● **DATA**:
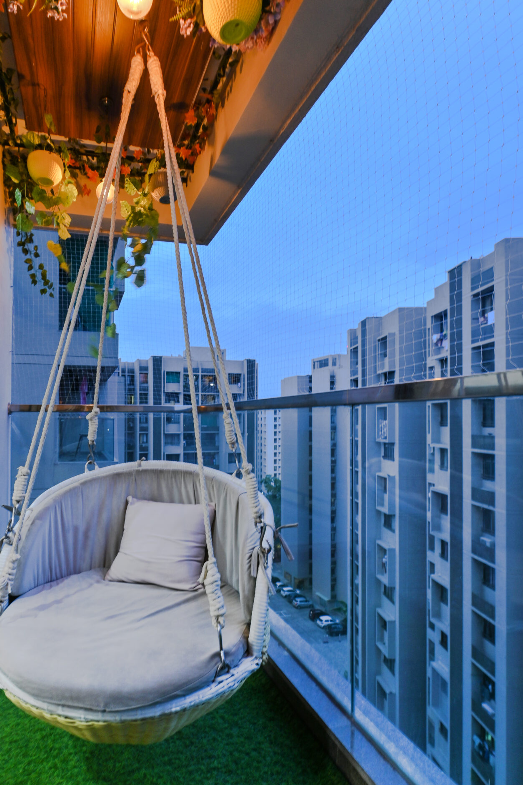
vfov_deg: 86.8
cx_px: 172
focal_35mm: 19
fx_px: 415
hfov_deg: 62.8
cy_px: 417
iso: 125
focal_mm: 14
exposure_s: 1/8
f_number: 8
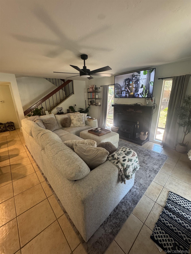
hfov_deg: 85.7
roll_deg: +1.5
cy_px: 127
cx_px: 96
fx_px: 103
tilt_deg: -17.2
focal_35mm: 14
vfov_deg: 102.1
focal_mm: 2.22
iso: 320
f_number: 2.2
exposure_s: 1/60
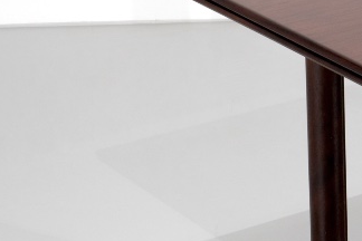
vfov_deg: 7.0
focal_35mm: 196
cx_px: 611
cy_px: 68
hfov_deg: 10.0
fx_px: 1971
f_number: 8
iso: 800
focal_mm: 35
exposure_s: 1/38
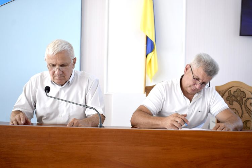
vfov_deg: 33.1
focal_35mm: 40
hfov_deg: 47.9
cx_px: 126
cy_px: 84
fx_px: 284
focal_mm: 27
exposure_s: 1/200
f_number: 5
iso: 400
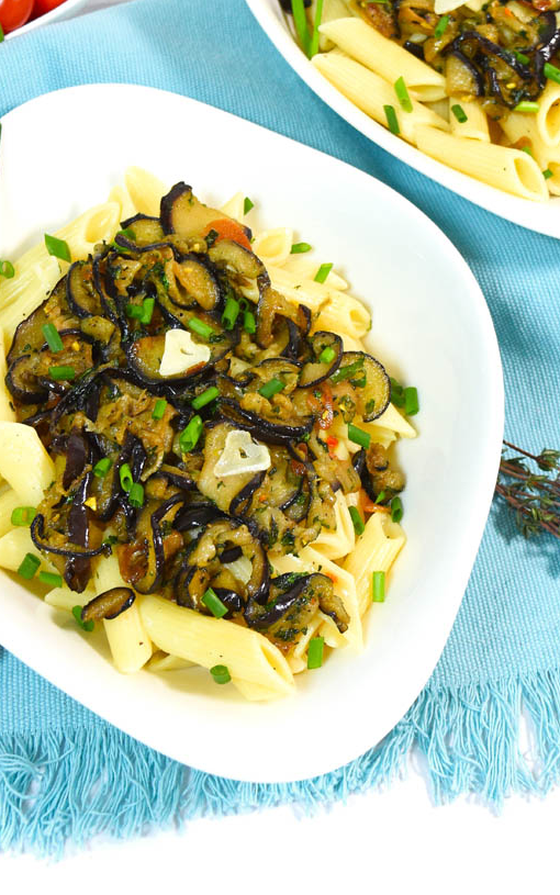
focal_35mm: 63
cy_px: 271
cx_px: 233
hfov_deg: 20.6
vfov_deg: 32.1
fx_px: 1537
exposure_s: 1/60
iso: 800
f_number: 6.3
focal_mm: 28
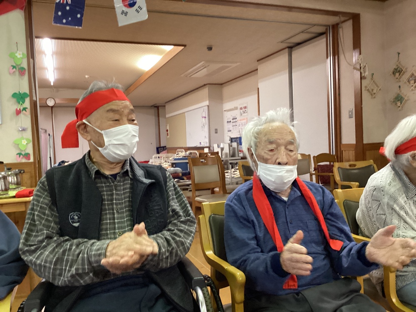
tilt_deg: +0.9
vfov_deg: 45.4
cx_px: 208
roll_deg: +1.8
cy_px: 156
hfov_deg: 58.4
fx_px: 373
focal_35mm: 31
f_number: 2.4
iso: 320
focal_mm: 3.3
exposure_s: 1/50
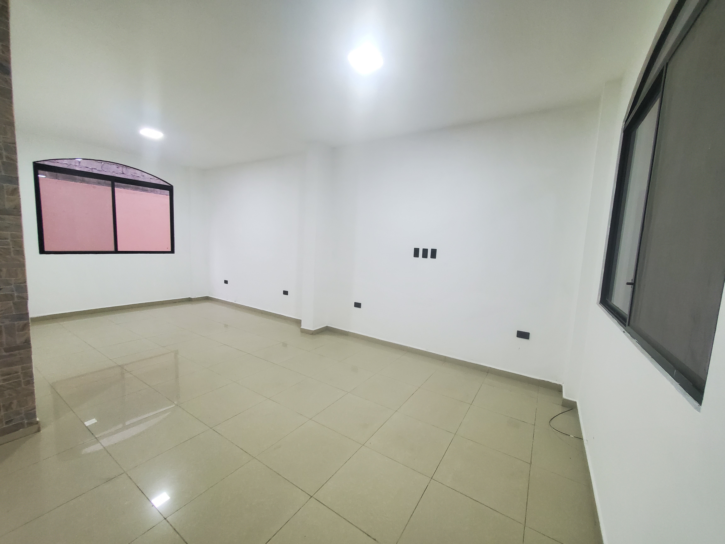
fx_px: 272
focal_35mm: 13
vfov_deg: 89.9
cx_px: 362
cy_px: 272
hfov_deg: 106.2
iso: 400
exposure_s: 1/40
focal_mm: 1.8
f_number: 2.2
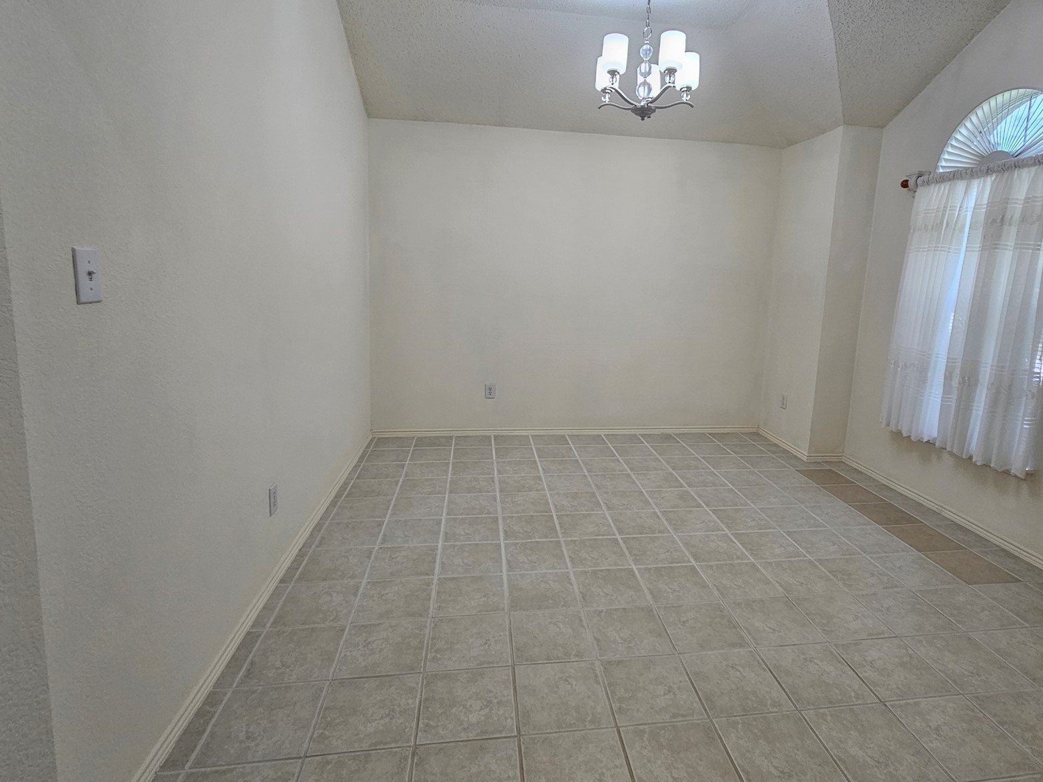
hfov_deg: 90.7
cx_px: 576
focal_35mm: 17
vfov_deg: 74.6
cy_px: 357
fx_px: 512
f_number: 2.2
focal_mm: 2.2
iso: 100
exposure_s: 1/60
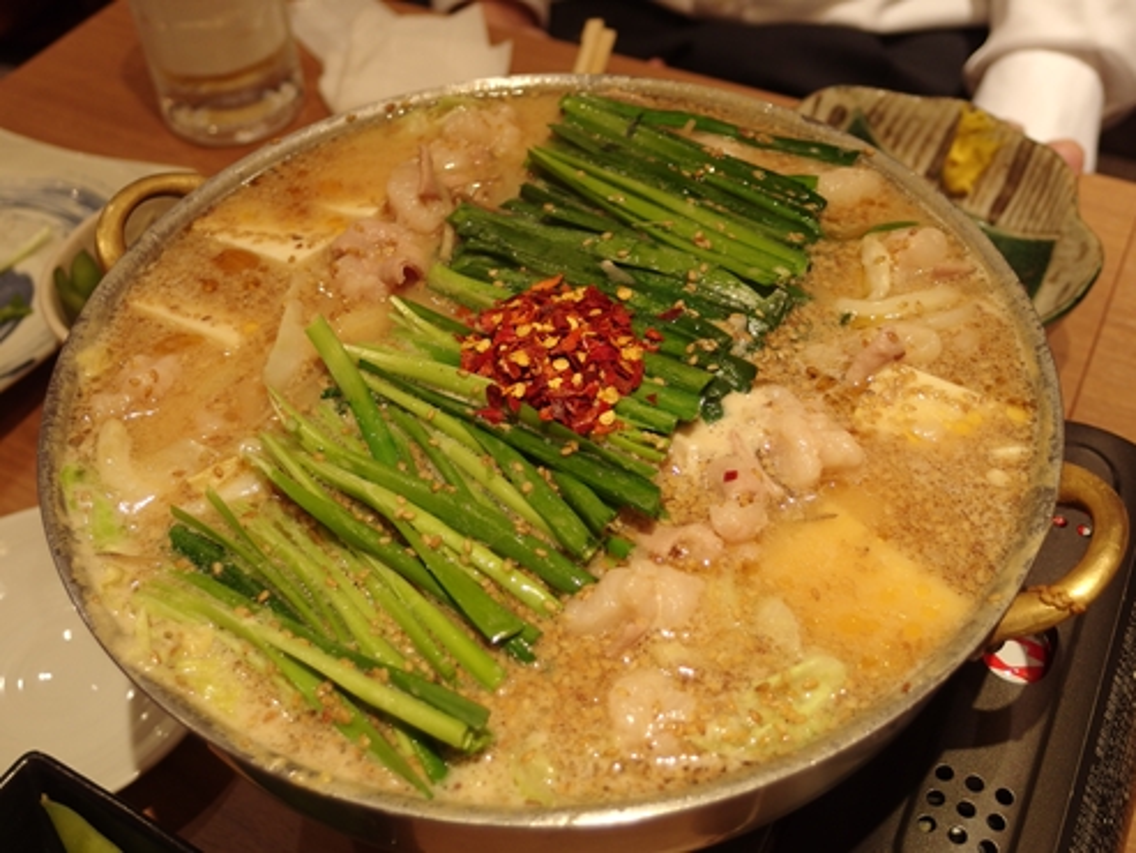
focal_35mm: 38
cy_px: 426
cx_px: 568
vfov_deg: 37.7
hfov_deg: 49.0
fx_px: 1247
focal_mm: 8.1
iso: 160
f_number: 2
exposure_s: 1/60
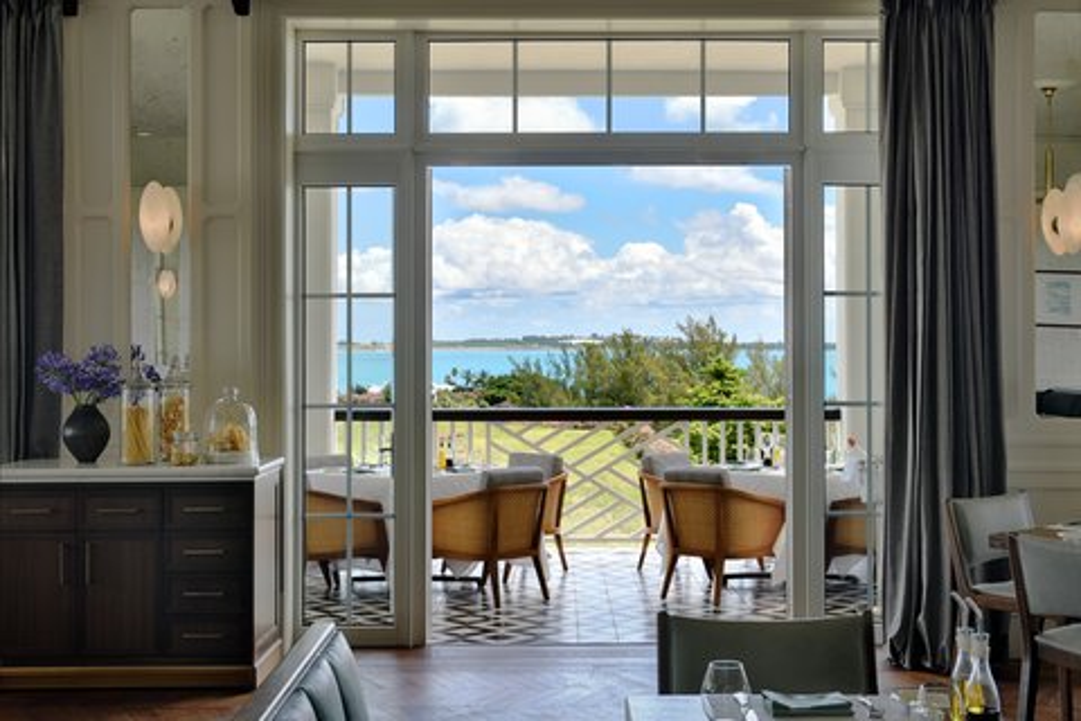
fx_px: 1441
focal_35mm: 48
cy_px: 360
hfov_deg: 41.1
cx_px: 540
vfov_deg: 28.1
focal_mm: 48
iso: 200
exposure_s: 1/25
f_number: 16
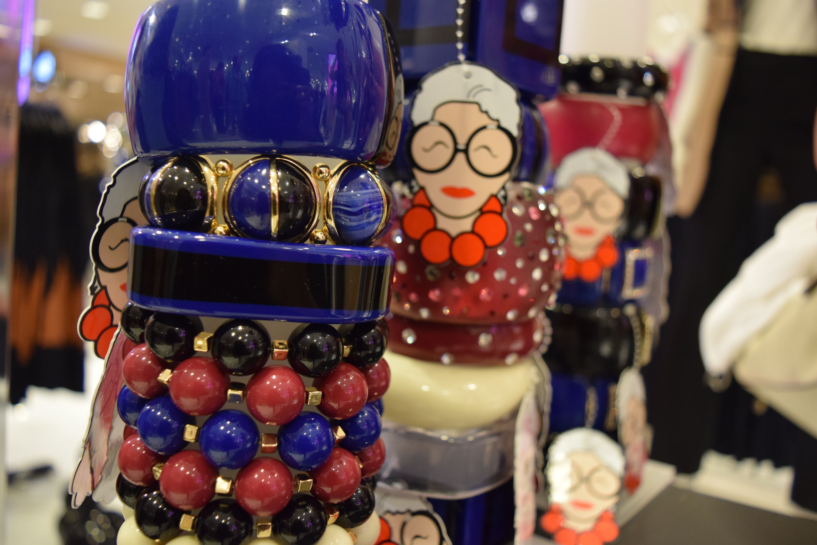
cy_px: 272
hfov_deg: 59.5
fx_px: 715
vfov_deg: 41.7
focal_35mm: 32
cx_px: 408
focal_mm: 21
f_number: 3.8
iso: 1600
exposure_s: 1/60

● **AIM OF THE TASK**: In the listing above, find the line with "vfov_deg: 74.6" and output every line through the one with "vfov_deg: 28.1", exactly, without the pictures.

● **ANSWER FOR THE TASK**:
vfov_deg: 74.6
cy_px: 357
fx_px: 512
f_number: 2.2
focal_mm: 2.2
iso: 100
exposure_s: 1/60
focal_35mm: 38
cy_px: 426
cx_px: 568
vfov_deg: 37.7
hfov_deg: 49.0
fx_px: 1247
focal_mm: 8.1
iso: 160
f_number: 2
exposure_s: 1/60
fx_px: 1441
focal_35mm: 48
cy_px: 360
hfov_deg: 41.1
cx_px: 540
vfov_deg: 28.1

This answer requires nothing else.